Dotation in Gefahr: Laurent einsichtig

Prinz Laurent hat offenbar akzeptiert, dass er bei weiteren Eskapaden seine Apanage verlieren kann. Dies gab Belgiens scheidender Premierminister Yves Leterme (CD&V) im Kammerausschuss Inlandsangelegenheiten bekannt.

Nach seinen jüngsten Eskapaden, die zu diplomatischen Problemen mit der Demokratischen Republik Kongo und dem Bürgerkriegsland Libyen geführt hatten, hat Prinz Laurent offenbar verstanden, dass er sich in Zukunft zurückhalten muss.

In einem Schreiben an Premier Leterme gab er an, dass er sich in Zukunft zurückhalten wolle, um keine weitere Polemik zu provozieren. Er wolle niemanden persönlich verletzen und keine Handlungen mehr vornehmen, die bestimmte Einrichtungen schaden könnten.

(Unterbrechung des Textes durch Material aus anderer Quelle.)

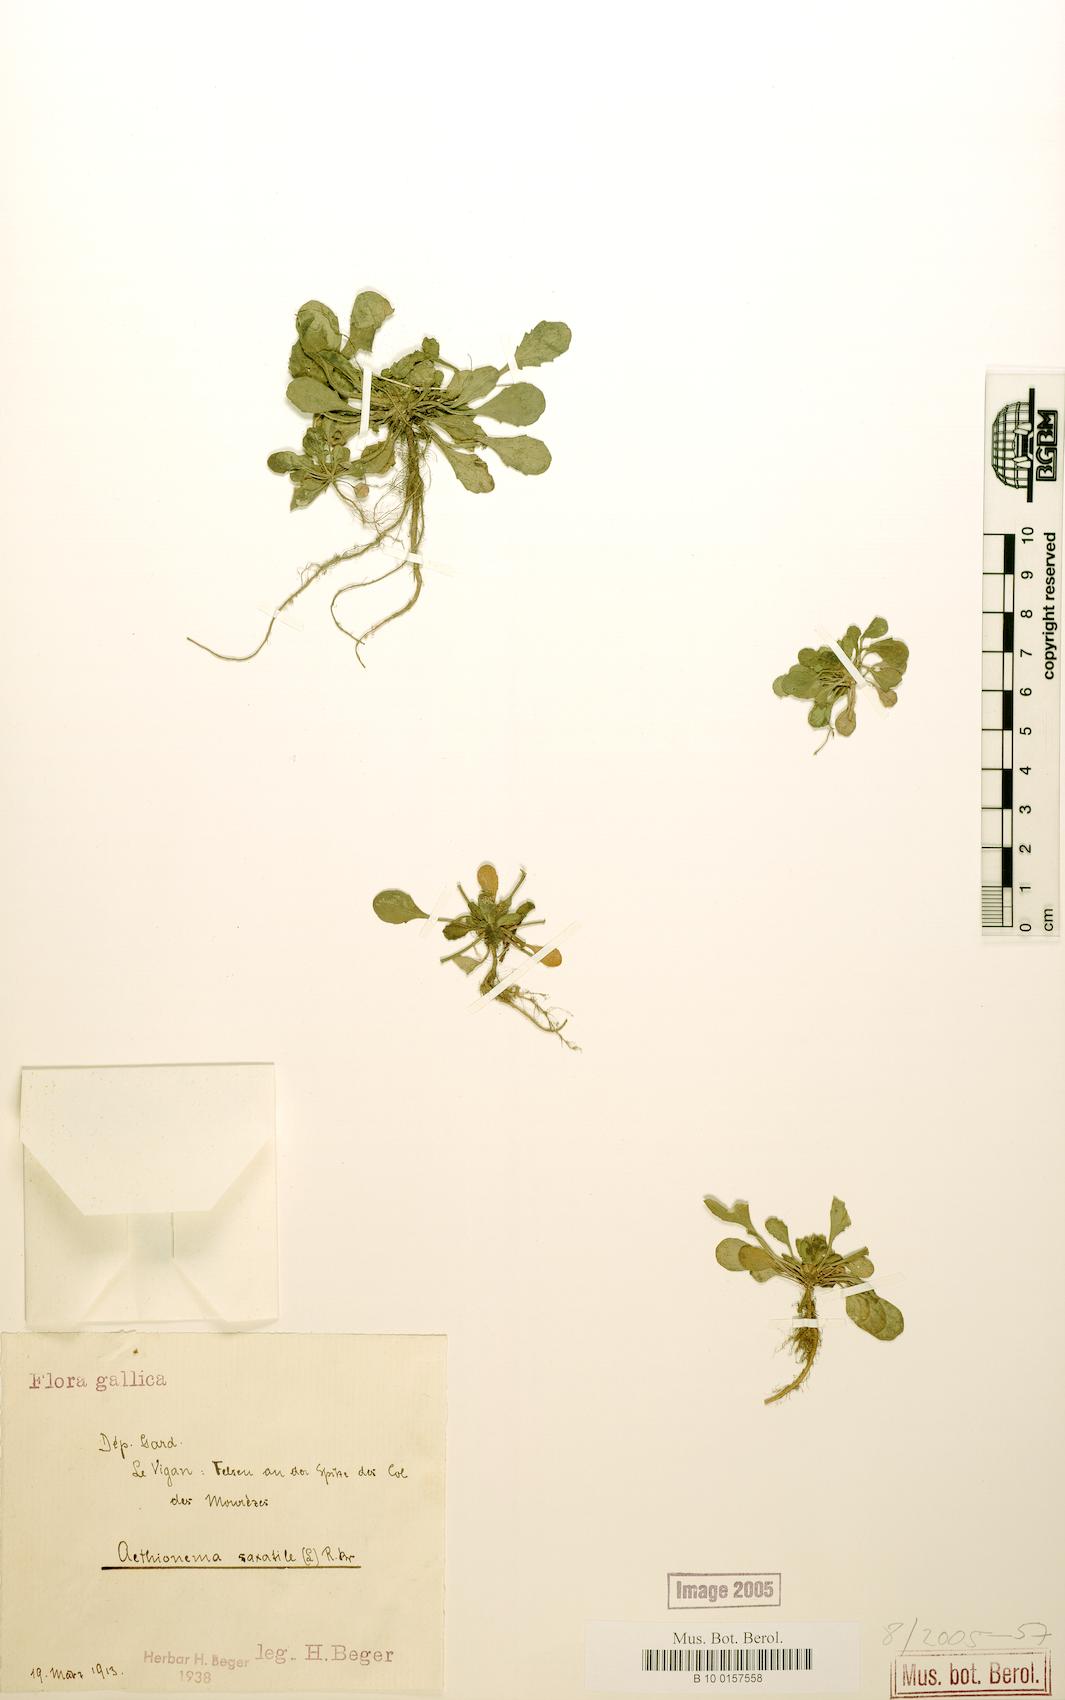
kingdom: Plantae
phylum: Tracheophyta
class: Magnoliopsida
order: Brassicales
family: Brassicaceae
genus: Aethionema
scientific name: Aethionema saxatile
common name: Burnt candytuft
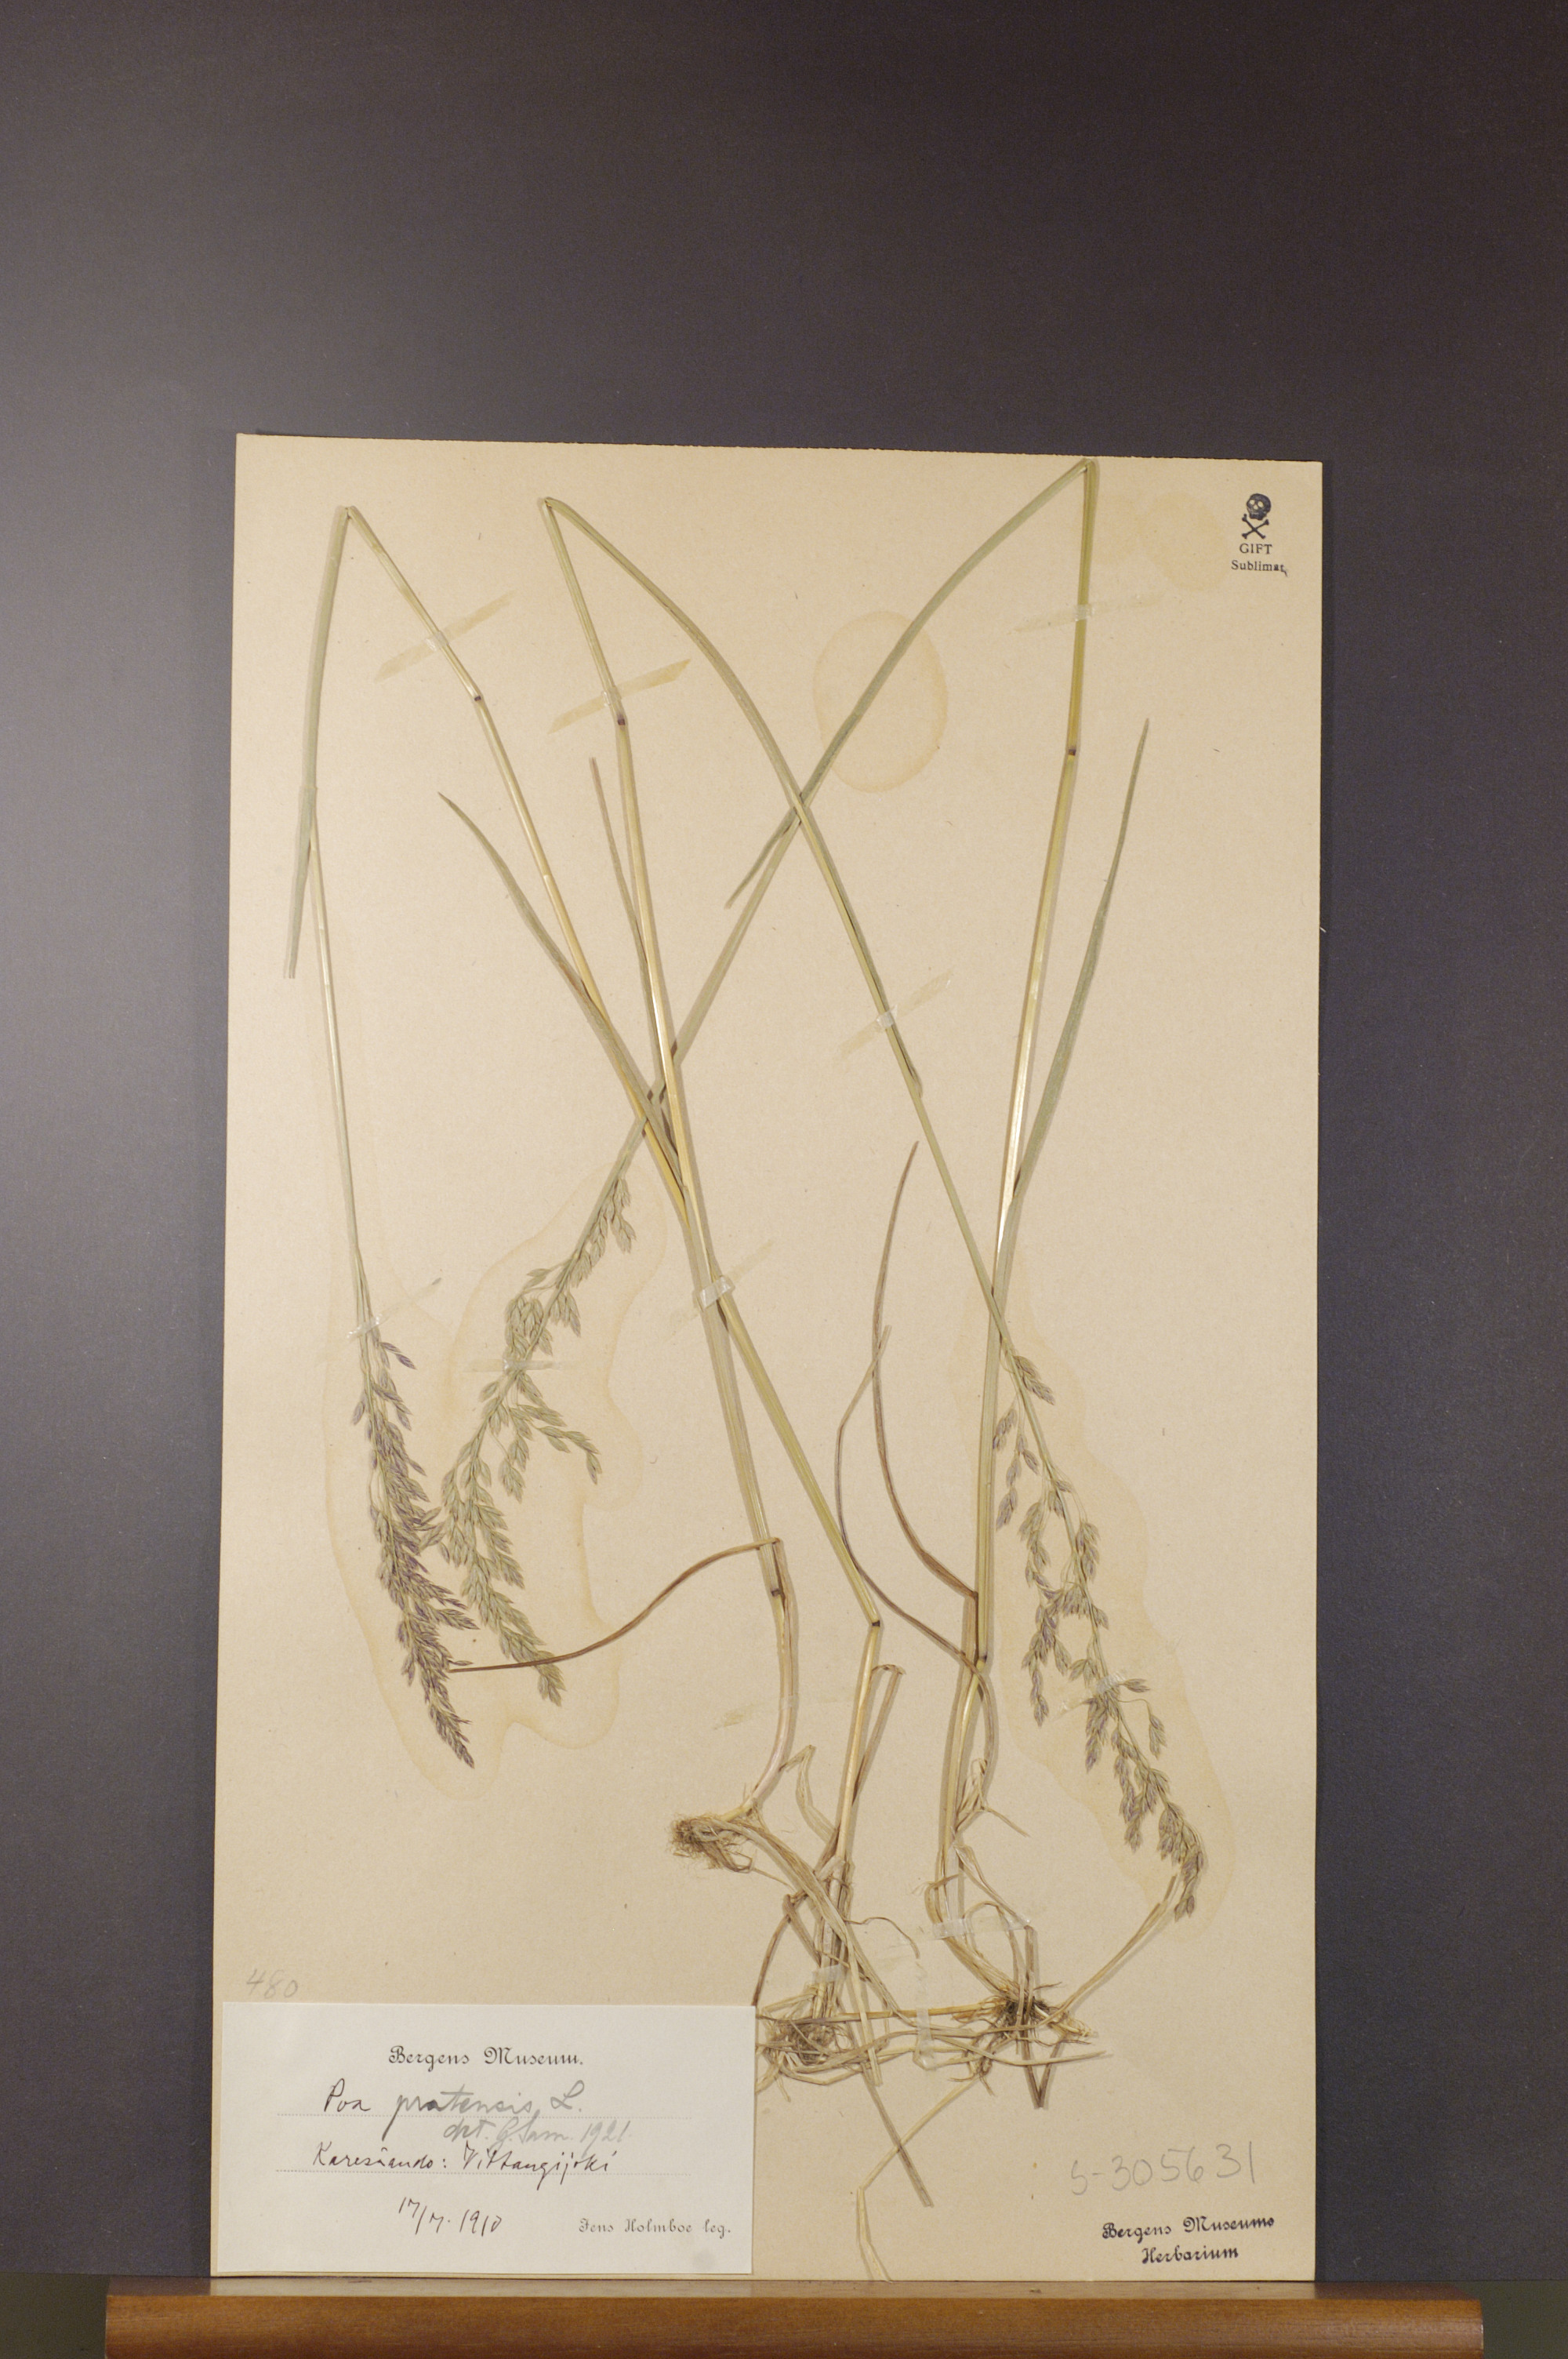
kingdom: Plantae
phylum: Tracheophyta
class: Liliopsida
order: Poales
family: Poaceae
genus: Poa
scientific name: Poa pratensis
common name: Kentucky bluegrass
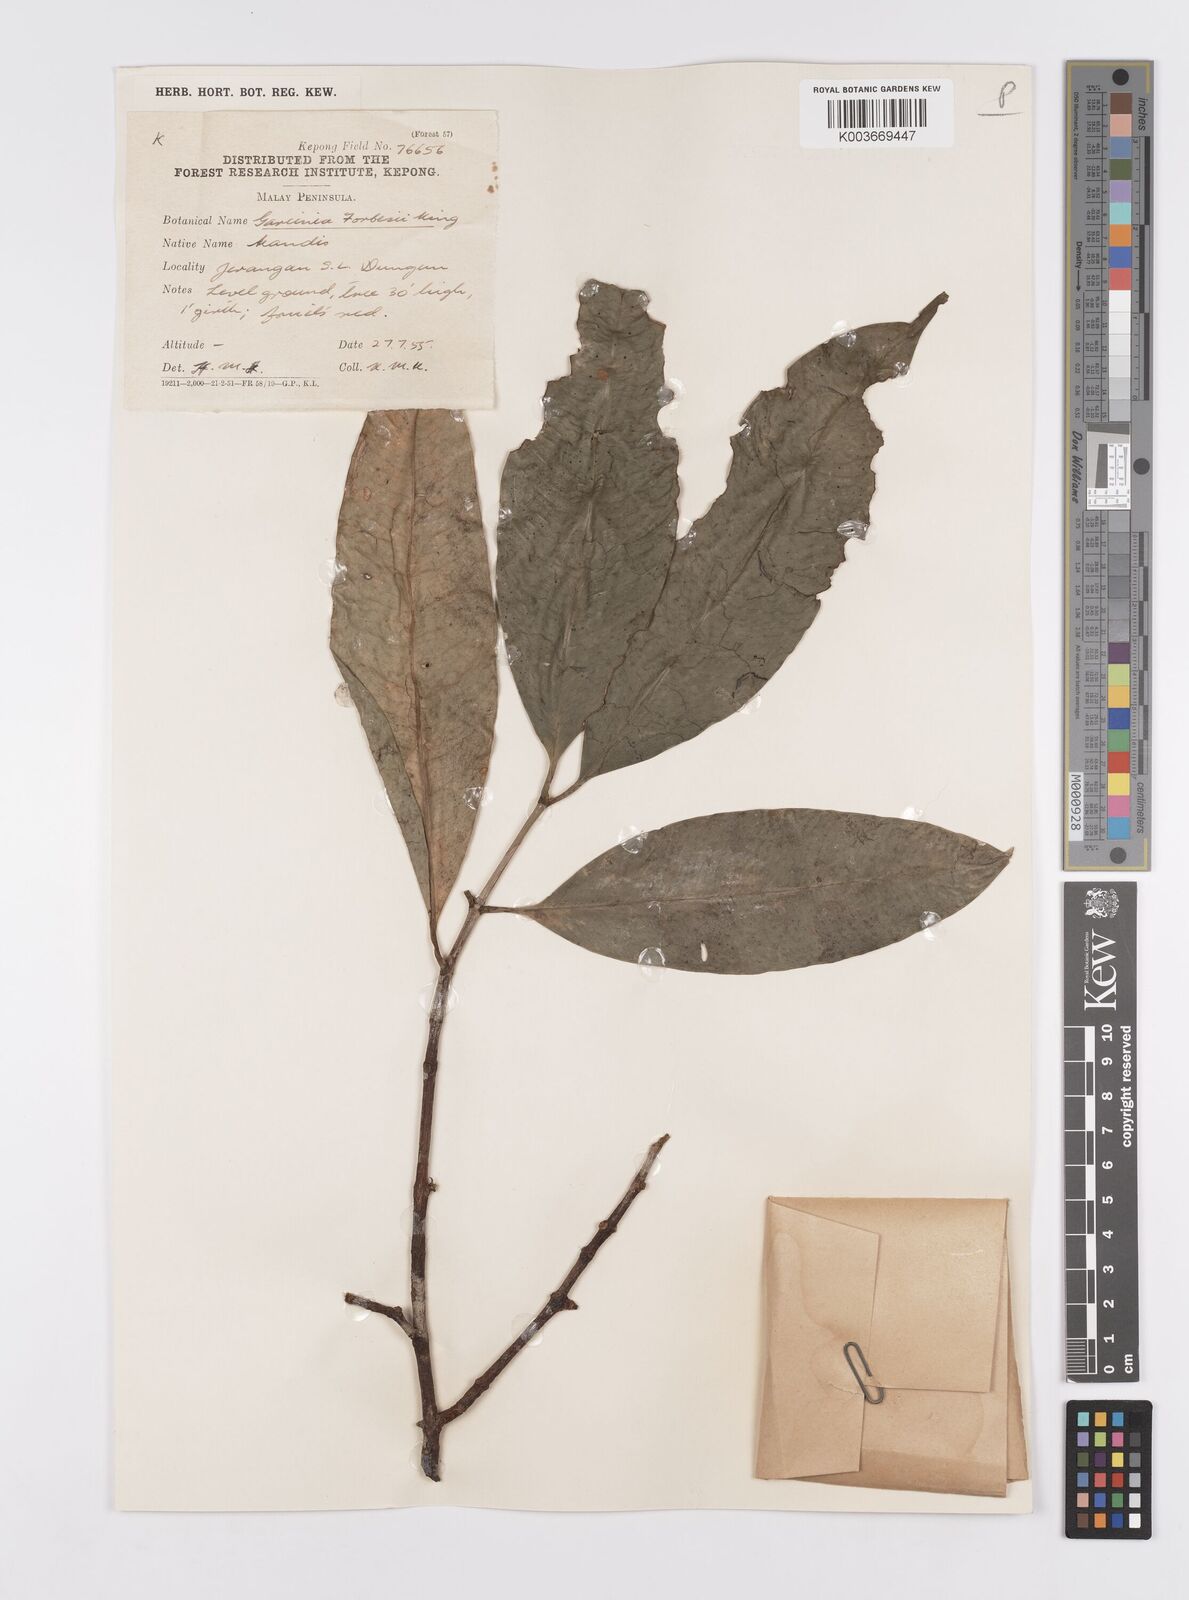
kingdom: Plantae
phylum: Tracheophyta
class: Magnoliopsida
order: Malpighiales
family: Clusiaceae
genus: Garcinia
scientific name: Garcinia forbesii
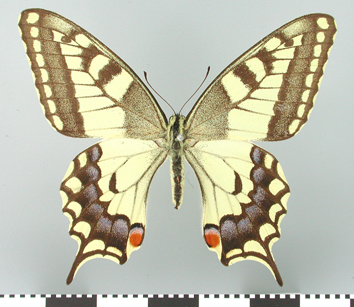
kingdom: Animalia
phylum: Arthropoda
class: Insecta
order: Lepidoptera
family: Papilionidae
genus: Papilio
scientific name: Papilio machaon
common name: Swallowtail
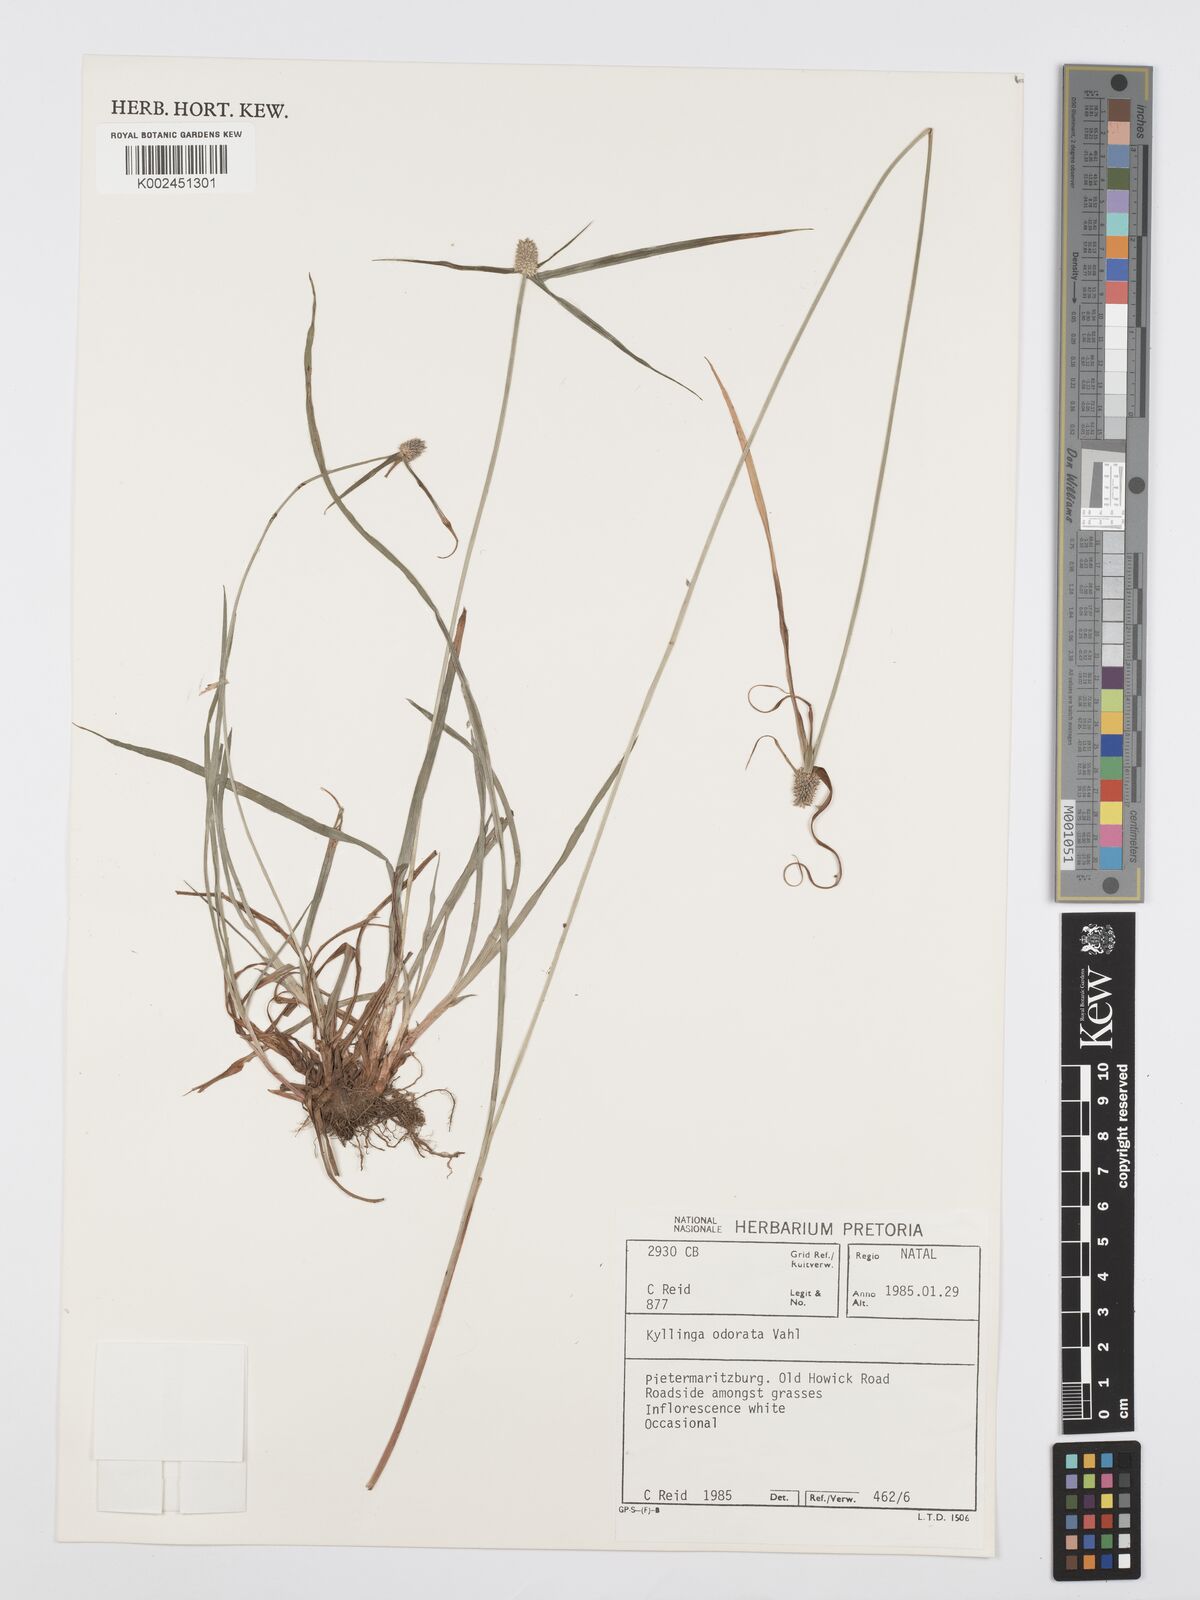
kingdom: Plantae
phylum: Tracheophyta
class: Liliopsida
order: Poales
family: Cyperaceae
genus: Cyperus
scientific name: Cyperus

Am vergangenen Freitag hatte Premierminister Leterme mit Prinz Laurent, dem jüngsten Sohn von König Albert II., ein ernstes Gespräch. Dabei wurden verbindliche Vereinbarungen getroffen. So muss der Prinz in Zukunft alle Auslandsreisen auf eigene Initiative mit dem belgischen Außenministerium absprechen, um so diplomatische Verwicklungen, wie jene im Kongo oder jene mit libyschen Diplomaten in Brüssel, im Vorfeld zu vermeiden. Zudem darf er sich nicht mehr an kommerziellen Projekten im Ausland beteiligen.

Bei negativem Gutachten von Seiten des Außenamts, darf Laurent seine geplante Reise nicht antreten. Verstößt Prinz Laurent in Zukunft gegen diese Vereinbarungen, dann läuft er Gefahr, seine staatlichen Dotationen zu verlieren.

Dies hatten ihm Politiker aus fast allen Parteien in Belgien nach seiner mit niemandem abgesprochenen Reise in die ehemalige Kolonie Kongo (wo gerade Wahlkampf herrscht) und nach seinen Gesprächen mit Gaddafi-Gegnern in der libyschen Botschaft in Brüssel (bei denen er Investitionen für gefloppte Projekte zurück forderte) angedroht.